## Description of the task
Return every line of the records that includes the string "الذي".

(Document images with source code)
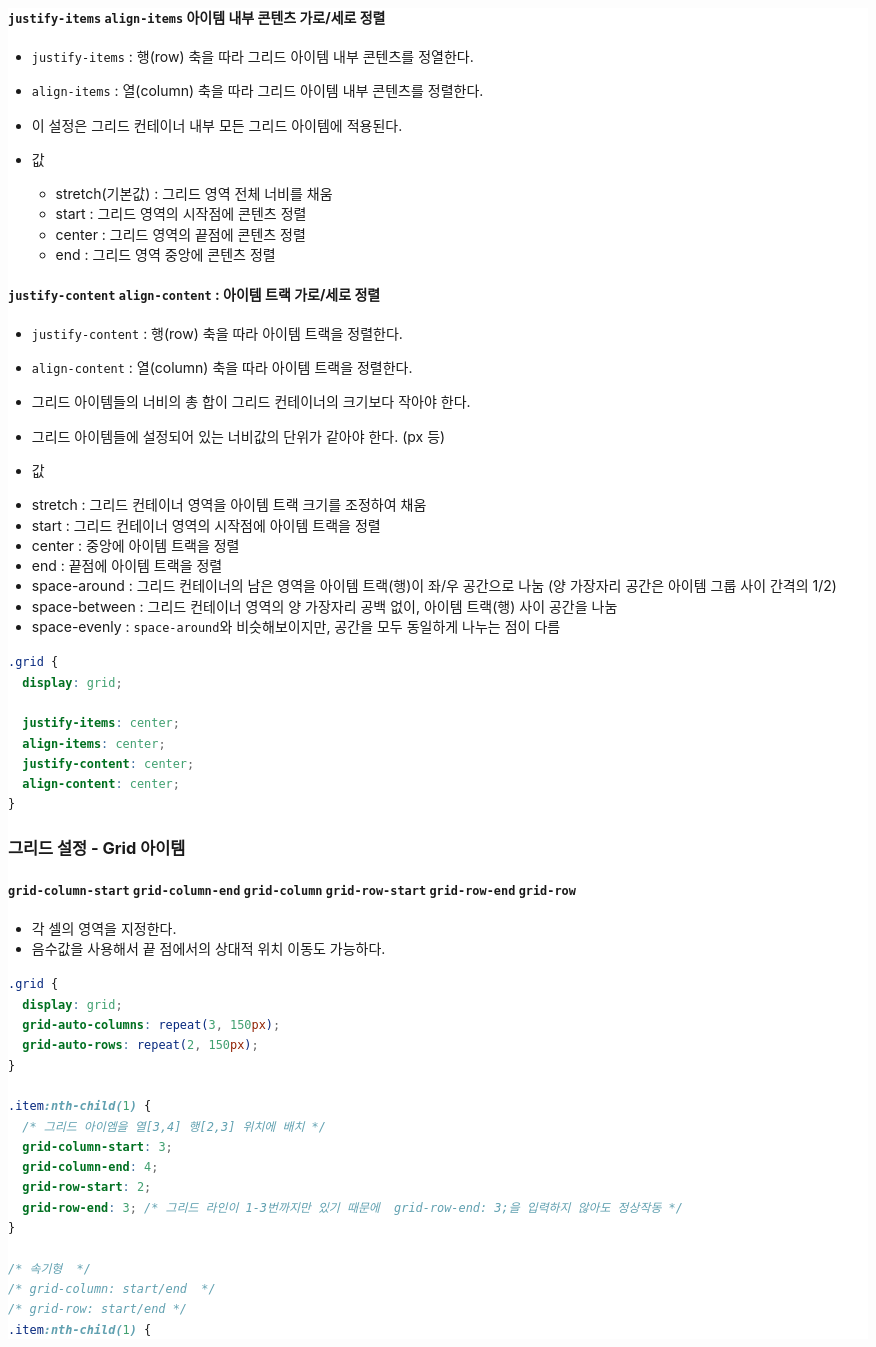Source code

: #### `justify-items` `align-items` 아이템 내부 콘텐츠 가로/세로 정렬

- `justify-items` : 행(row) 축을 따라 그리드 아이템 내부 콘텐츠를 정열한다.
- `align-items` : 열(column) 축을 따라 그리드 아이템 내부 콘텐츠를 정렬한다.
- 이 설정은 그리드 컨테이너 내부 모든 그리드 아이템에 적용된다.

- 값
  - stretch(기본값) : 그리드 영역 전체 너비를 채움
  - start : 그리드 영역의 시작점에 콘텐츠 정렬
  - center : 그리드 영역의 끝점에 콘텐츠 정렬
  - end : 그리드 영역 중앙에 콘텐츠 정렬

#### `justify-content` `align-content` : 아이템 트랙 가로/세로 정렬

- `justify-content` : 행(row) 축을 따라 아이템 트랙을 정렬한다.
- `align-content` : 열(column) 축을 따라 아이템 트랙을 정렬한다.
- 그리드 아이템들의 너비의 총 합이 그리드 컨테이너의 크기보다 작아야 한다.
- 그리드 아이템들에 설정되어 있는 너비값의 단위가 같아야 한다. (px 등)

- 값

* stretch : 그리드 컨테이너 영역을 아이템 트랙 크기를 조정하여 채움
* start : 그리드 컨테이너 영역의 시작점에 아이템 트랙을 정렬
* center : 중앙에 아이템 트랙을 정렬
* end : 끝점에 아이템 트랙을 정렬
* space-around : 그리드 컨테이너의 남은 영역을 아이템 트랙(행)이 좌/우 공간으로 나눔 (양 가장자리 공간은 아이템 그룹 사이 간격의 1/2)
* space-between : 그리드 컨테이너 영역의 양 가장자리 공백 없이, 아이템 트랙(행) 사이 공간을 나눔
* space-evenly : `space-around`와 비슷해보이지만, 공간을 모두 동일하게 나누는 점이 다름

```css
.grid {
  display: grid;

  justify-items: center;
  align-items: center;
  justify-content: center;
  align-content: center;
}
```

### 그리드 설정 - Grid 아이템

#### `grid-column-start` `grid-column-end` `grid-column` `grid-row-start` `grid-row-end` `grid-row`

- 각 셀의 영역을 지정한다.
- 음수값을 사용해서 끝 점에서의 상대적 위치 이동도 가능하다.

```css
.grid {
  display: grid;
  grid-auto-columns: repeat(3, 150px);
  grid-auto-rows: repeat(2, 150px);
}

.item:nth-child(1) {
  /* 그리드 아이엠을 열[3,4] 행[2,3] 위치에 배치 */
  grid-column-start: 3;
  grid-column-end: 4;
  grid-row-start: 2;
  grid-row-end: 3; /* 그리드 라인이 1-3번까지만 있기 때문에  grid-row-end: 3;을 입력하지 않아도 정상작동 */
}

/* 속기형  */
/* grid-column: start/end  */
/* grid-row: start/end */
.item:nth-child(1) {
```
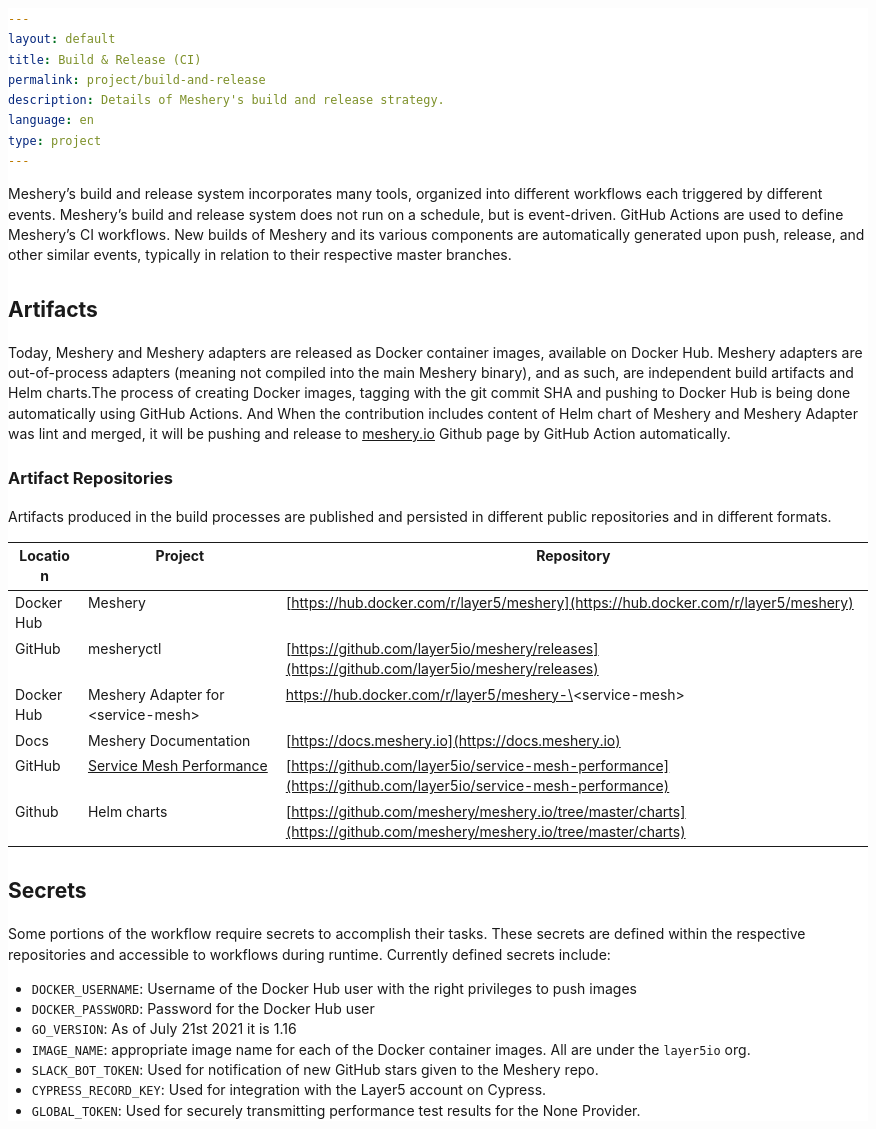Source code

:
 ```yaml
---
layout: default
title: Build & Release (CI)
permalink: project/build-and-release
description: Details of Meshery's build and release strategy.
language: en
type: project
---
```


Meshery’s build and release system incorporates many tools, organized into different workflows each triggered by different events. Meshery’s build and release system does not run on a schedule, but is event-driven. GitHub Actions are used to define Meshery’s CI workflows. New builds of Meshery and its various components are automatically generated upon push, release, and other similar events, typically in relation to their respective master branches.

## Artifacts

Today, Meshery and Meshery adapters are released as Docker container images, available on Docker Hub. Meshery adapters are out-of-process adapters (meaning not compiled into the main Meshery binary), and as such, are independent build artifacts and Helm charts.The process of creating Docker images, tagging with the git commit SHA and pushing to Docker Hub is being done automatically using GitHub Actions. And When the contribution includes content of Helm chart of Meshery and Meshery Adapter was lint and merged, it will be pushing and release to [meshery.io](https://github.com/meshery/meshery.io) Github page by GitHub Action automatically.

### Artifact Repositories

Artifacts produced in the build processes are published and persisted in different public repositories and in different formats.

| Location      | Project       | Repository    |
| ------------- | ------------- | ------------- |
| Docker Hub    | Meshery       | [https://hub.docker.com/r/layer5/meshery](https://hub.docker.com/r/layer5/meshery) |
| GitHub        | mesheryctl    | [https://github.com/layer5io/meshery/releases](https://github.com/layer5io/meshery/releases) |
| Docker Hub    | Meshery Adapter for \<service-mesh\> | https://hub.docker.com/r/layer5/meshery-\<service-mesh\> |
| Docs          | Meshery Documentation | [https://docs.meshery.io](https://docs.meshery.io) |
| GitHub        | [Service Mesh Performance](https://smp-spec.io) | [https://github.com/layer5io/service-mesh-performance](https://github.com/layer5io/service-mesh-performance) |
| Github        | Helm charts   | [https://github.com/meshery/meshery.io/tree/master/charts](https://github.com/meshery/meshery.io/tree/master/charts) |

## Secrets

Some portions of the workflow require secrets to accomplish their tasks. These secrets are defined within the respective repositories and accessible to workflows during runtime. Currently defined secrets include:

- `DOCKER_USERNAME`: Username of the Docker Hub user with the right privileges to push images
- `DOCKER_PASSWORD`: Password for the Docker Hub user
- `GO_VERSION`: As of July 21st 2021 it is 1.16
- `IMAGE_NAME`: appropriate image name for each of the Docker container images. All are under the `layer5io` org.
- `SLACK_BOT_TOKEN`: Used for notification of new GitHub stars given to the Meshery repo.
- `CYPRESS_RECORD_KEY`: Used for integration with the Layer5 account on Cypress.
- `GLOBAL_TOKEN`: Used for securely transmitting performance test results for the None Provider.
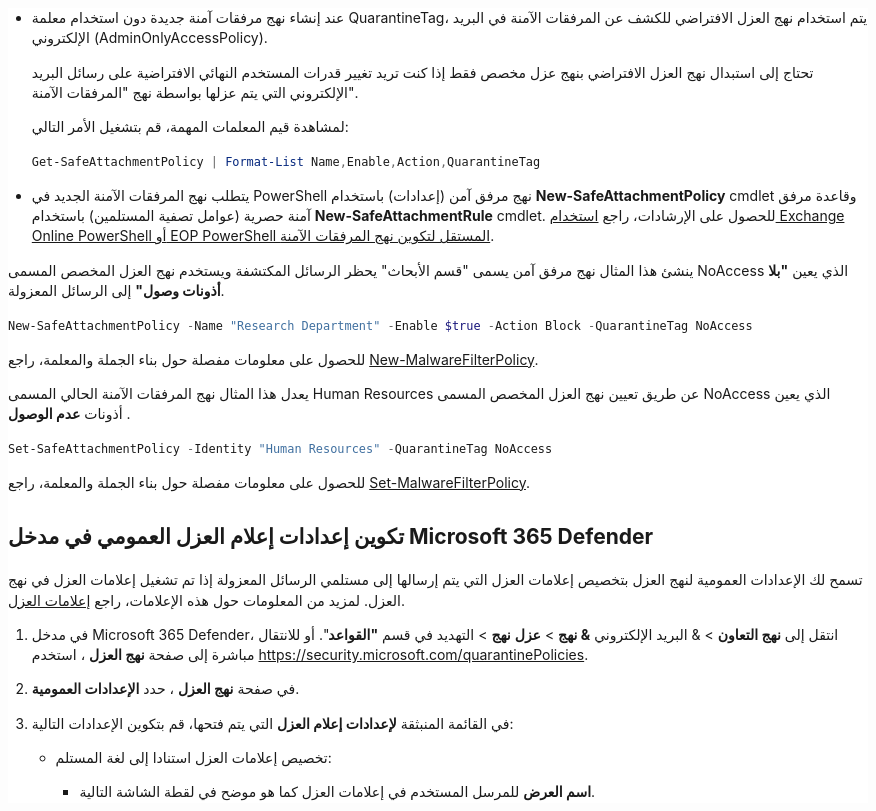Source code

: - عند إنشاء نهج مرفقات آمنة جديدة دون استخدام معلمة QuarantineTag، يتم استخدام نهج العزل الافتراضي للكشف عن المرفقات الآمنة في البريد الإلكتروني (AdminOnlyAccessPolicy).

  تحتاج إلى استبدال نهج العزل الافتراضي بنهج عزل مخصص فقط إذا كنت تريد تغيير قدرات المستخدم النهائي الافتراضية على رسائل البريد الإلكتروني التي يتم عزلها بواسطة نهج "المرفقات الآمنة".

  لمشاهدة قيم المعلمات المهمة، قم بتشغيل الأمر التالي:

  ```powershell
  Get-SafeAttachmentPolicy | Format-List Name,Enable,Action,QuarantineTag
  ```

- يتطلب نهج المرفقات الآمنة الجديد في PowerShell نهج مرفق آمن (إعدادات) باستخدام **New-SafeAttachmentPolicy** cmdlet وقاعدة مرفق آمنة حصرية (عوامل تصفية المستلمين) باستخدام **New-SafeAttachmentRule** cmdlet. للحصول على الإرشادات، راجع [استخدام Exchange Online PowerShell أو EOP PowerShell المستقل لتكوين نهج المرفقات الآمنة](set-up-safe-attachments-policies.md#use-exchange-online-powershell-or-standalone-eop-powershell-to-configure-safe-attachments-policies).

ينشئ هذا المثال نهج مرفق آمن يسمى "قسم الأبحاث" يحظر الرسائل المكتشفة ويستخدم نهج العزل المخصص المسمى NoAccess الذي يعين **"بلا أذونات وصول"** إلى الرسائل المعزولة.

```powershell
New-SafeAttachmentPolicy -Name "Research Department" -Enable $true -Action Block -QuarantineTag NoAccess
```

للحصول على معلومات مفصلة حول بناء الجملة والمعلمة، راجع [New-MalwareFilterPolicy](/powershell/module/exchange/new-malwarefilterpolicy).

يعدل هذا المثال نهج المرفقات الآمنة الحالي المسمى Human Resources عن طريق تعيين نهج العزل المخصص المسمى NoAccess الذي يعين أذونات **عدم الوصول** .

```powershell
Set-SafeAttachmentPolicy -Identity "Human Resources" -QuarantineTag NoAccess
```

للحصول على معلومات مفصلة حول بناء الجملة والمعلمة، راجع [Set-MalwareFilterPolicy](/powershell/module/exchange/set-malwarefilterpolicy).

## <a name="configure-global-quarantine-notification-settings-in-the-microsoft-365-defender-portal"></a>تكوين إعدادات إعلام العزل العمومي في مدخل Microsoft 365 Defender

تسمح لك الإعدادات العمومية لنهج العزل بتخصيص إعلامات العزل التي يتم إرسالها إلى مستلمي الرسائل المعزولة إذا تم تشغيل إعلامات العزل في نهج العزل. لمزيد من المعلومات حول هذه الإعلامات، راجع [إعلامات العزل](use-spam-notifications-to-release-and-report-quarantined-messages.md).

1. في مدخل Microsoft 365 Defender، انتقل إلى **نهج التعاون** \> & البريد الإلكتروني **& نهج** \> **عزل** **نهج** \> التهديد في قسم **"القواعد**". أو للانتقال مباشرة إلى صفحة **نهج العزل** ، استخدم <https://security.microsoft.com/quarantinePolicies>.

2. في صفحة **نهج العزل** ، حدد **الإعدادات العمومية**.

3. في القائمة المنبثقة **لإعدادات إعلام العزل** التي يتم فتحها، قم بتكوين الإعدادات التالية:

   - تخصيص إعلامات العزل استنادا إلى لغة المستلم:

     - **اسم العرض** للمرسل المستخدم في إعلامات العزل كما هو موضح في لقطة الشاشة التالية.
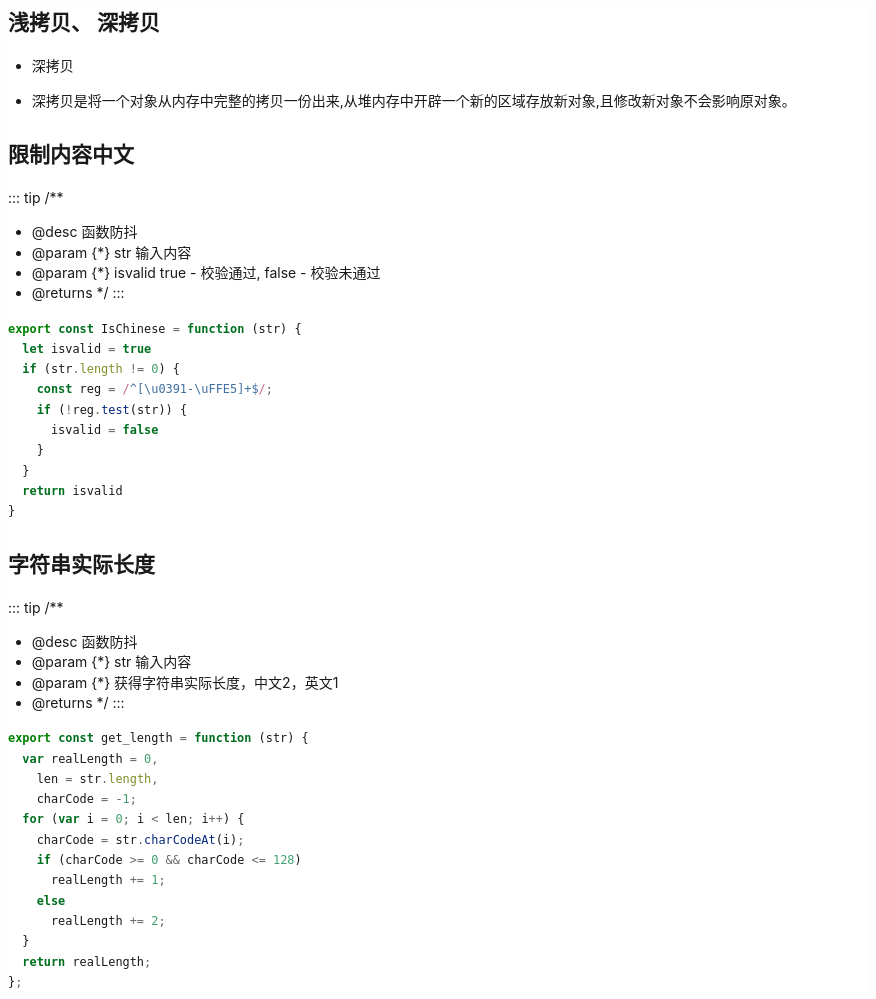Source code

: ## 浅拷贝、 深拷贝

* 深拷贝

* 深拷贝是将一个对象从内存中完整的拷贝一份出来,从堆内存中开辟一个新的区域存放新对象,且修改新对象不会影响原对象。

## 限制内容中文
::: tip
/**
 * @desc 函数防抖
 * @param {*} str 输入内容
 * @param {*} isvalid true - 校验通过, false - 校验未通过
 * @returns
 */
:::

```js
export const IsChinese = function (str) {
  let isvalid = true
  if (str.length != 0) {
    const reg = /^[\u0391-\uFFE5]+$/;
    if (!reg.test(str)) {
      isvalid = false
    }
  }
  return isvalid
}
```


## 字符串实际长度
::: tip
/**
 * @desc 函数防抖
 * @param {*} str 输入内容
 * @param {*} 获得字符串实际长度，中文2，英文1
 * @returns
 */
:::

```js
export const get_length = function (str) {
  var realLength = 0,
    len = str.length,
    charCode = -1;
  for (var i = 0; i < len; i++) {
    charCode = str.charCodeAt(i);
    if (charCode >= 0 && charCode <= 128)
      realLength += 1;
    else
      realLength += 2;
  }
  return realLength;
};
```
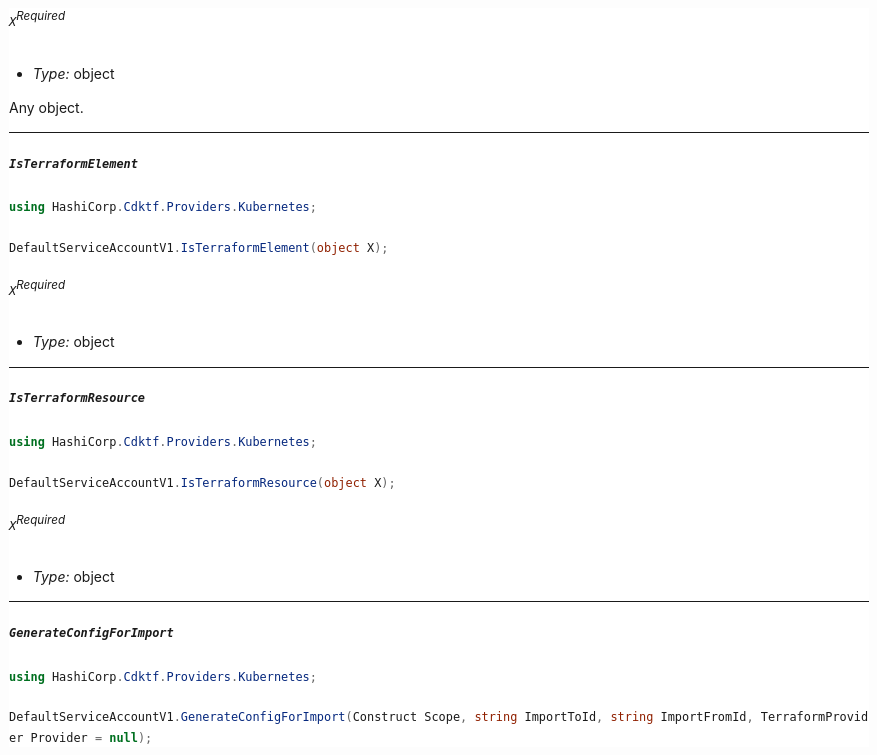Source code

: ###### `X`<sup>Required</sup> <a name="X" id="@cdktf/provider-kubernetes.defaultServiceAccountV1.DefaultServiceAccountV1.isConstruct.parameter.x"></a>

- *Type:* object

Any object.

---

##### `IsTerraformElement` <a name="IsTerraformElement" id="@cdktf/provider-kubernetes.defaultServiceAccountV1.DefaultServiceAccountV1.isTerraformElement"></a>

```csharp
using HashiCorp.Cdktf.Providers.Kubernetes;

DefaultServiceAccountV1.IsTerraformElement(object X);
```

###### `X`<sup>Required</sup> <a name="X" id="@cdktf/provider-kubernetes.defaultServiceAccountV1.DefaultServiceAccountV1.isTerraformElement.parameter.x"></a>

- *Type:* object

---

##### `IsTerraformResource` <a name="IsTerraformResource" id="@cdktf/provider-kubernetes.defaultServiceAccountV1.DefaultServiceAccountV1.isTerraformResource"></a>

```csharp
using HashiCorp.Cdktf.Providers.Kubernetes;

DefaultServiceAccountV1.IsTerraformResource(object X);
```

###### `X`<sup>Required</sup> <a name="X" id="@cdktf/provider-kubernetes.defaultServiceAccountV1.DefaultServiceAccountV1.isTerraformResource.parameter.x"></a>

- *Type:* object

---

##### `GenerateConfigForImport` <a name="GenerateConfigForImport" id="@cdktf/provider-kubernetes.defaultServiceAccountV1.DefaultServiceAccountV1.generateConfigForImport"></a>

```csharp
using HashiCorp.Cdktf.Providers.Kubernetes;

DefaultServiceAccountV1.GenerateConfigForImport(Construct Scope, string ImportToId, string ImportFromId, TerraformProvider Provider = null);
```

## Reply
ينشئ هذا المثال نهج مرفق آمن يسمى "قسم الأبحاث" يحظر الرسائل المكتشفة ويستخدم نهج العزل المخصص المسمى NoAccess الذي يعين **"بلا أذونات وصول"** إلى الرسائل المعزولة.
يعدل هذا المثال نهج المرفقات الآمنة الحالي المسمى Human Resources عن طريق تعيين نهج العزل المخصص المسمى NoAccess الذي يعين أذونات **عدم الوصول** .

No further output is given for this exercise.